Die Black Mirrors sind auf der ganzen Tour als Support dabei, und als der Rezensent 19.55 Uhr, fünf Minuten vor der verbrieften Startzeit von 20.00 Uhr, im F-Haus eintrifft, spielen sie schon, sind aber noch in einem sehr frühen Stadium ihres Gigs, der keineswegs dazu angetan ist, sich ein stilistisch eindeutiges Bild von den Belgiern zu verschaffen. Die beiden Opener, der erste flotter, der zweite midtempolastig, kämpfen sich irgendwo durch den Alternative- oder Indierock, bevor das Quartett in „The Mess“ das Tempo konsequent rausnimmt, äußerst spacig agiert, der starken Stimme von Frontfrau Marcella dadurch viel Raum gibt und den entrückten Hauptteil mit einem locker-flockigen Speedsolo flankiert. Auch die beiden folgenden Nummern sind eher im Space- oder Psychedelicrock anzusiedeln und siedeln temposeitig weit unten, bevor das Quartett die Schlagzahl für den Rest des Sets wieder deutlich erhöht, jetzt aber stärker in Seventiesrock-Gefilden ackert und zudem soundlich klarer abgemischt ist als zu Beginn, als alles noch etwas durcheinanderlief und zu viel Geräusch im Boxenoutput verblieb. Die schnelleren Songs ermöglichen der Sängerin und den beiden Saitenbedienern zudem, wild auf der Bühne herumzuspringen, Marcella macht aber auch bei schlangentanzähnlichen Bewegungen eine gute Figur und stellt mit ihrer vielseitigen, vor allem in den Höhenlagen interessant gefärbten Stimme wohl den Haupttrumpf der Formation dar, während der Gitarrist erstaunlich dünne Sounds präferiert, aber dafür mit seiner Optik auffällt – man glaubt einen Sohn von Sascha Paeth vor sich zu haben. Als vorletzte Nummer covern die Belgier noch MC5s „Kick Out The Jam“ und packt als Finale noch ein großes Epos aus, in dessen großem frenetischem Soloteil die Instrumentalisten endlich mal richtig aus sich herausgehen, der Soundmensch nur leider den Fehler begeht, die Anlage weiter aufzureißen, als es dem Klangbild gut tut. Kuriose Situation am Ende: Die drei Instrumentalisten spielen einen großen bombastischen Akkord mit Schlußwirkung, aber dann ist nicht etwa Schluß, sondern der Gitarrist hängt noch eine Minute halbakustisches Nachspiel an. Paßt irgendwie zum leicht schrägen Bild der Truppe, die vom noch recht spärlich gesäten Publikum deutlich mehr als nur Höflichkeitsapplaus erhält und im Jena-Kontext eigentlich eher ins Beuteschema des Kulturbahnhofs oder des Rosenkellers paßt.

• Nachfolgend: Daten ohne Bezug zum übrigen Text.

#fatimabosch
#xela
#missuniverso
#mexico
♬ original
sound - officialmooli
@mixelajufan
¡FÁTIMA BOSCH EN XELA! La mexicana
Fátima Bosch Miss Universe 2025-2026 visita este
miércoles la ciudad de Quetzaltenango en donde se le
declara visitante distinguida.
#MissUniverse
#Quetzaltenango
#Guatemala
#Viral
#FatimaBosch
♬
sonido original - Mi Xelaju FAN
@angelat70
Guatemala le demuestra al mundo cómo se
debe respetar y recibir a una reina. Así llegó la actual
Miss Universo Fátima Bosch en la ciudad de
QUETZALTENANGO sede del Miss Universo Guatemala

In der Umbaupause bekommt der Hörer schon einen Vorgeschmack, was ihn danach erwartet: Vom Band läuft AOR klassischen 80er-Zuschnitts, allerdings unter Verzicht auf ganz große Hits, was das (Wieder-)Hören umso spannender macht, und zumindest den Rezensenten stört es keineswegs, dass die Pause etwas länger andauert. Aber irgendwann muß die Livemusik natürlich losgehen, und der Titeltrack des neuen Albums eröffnet den Reigen von The Night Flight Orchestra. Das schwedische Oktett (!) steht bzw. sitzt in zwei Viererreihen auf der Bühne, wobei von den vier Menschen in der vorderen Reihe nur Björn „Speed“ Strid singt, während die komplette hintere Reihe Backing Vocals beisteuert, also neben Zweitgitarrist/Percussionist Sebastian Forslund auch Drummer Jonas Källsbäck – und auch die beiden Backingsängerinnen sind mit auf Tour, stehen hinten mittig auf zwei Podesten und erinnern optisch an Stewardessen. Die Optik ist auch sonst wichtig: Speed agiert in einem rotvioletten Anzug mit Kapitäns-Schulterstücken, und auch Bassist Sharlee D’Angelo sieht man bei Arch Enemy und seinen Dutzenden anderen Bands üblicherweise nicht im weißen Anzug auf der Bühne – im Publikum findet sich hingegen ein Fanatiker, der das Outfit noch im zitronengelben (!) Anzug samt passendem Schlips zu toppen versucht und ebenso wie diverse andere aus der nicht sonderlich reichlich erschienenen Anwesendenschar jede Zeile textsicher mitformuliert. Da die Schweden auf der neuen Platte ein paar discoverdächtige Elemente eingeflochten haben, macht das Tanzbeinschwingen jetzt noch mehr Spaß, und obwohl man der Kasse natürlich Mehreinnahmen gegönnt hätte, so besitzt der eher locker bestandene Saal doch den großen Vorteil, dass zum Behufe dieser Tätigkeiten auch ausreichend Platz bleibt, ohne dass man permanent seinem Nachbarn ungewollt in die Parade fährt, was später noch an Bedeutung gewinnen wird.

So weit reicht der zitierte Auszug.